* _MATERIAL FOR THE TASK_:
* * *

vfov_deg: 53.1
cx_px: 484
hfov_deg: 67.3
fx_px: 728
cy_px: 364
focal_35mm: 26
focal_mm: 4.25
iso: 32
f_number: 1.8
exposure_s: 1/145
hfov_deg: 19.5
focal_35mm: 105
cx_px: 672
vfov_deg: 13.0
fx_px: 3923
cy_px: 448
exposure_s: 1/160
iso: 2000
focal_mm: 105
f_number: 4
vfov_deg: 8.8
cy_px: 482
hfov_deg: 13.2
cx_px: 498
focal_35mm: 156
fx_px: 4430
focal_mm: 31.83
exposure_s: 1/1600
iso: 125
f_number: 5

* * *

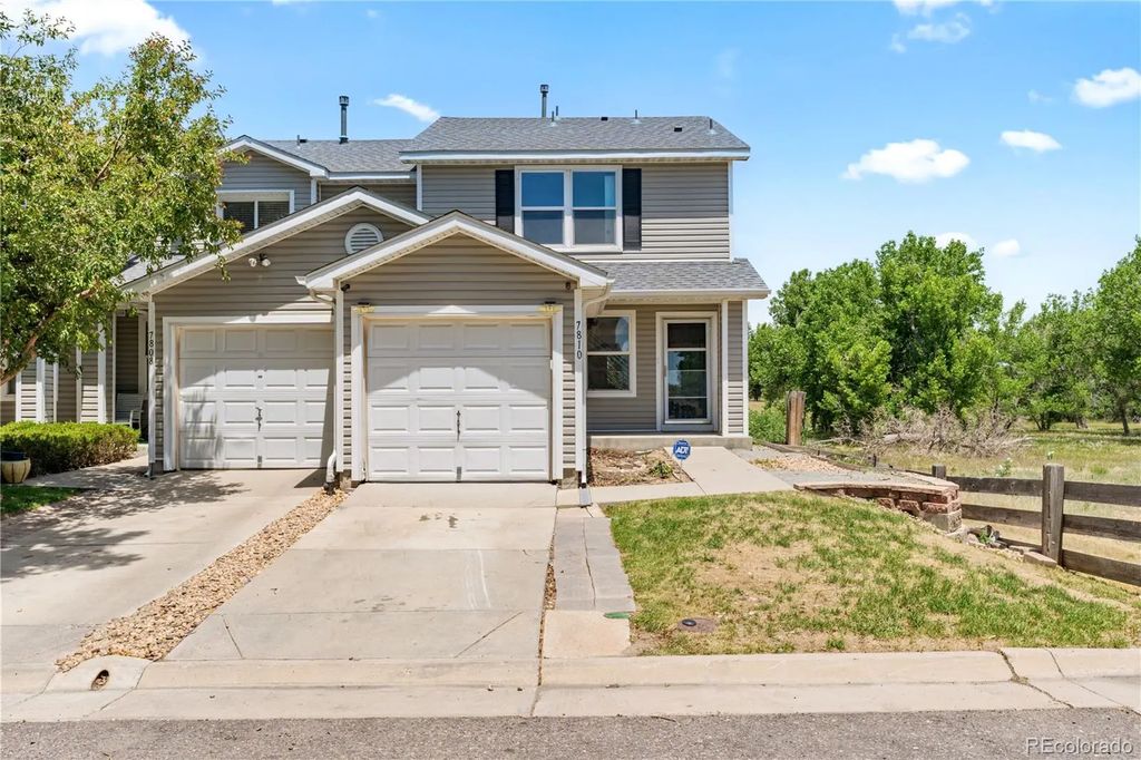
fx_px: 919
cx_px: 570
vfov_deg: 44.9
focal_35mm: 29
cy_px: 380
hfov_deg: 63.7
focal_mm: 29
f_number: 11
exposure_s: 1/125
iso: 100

* * *

* _DIRECTIONS FOR THIS TASK_: After locating the line with "exposure_s: 1/145" above, return that line and every later line through the one with "f_number: 5", word for word and with nothing else.

* _ANSWER TO THE PROBLEM_:
exposure_s: 1/145
hfov_deg: 19.5
focal_35mm: 105
cx_px: 672
vfov_deg: 13.0
fx_px: 3923
cy_px: 448
exposure_s: 1/160
iso: 2000
focal_mm: 105
f_number: 4
vfov_deg: 8.8
cy_px: 482
hfov_deg: 13.2
cx_px: 498
focal_35mm: 156
fx_px: 4430
focal_mm: 31.83
exposure_s: 1/1600
iso: 125
f_number: 5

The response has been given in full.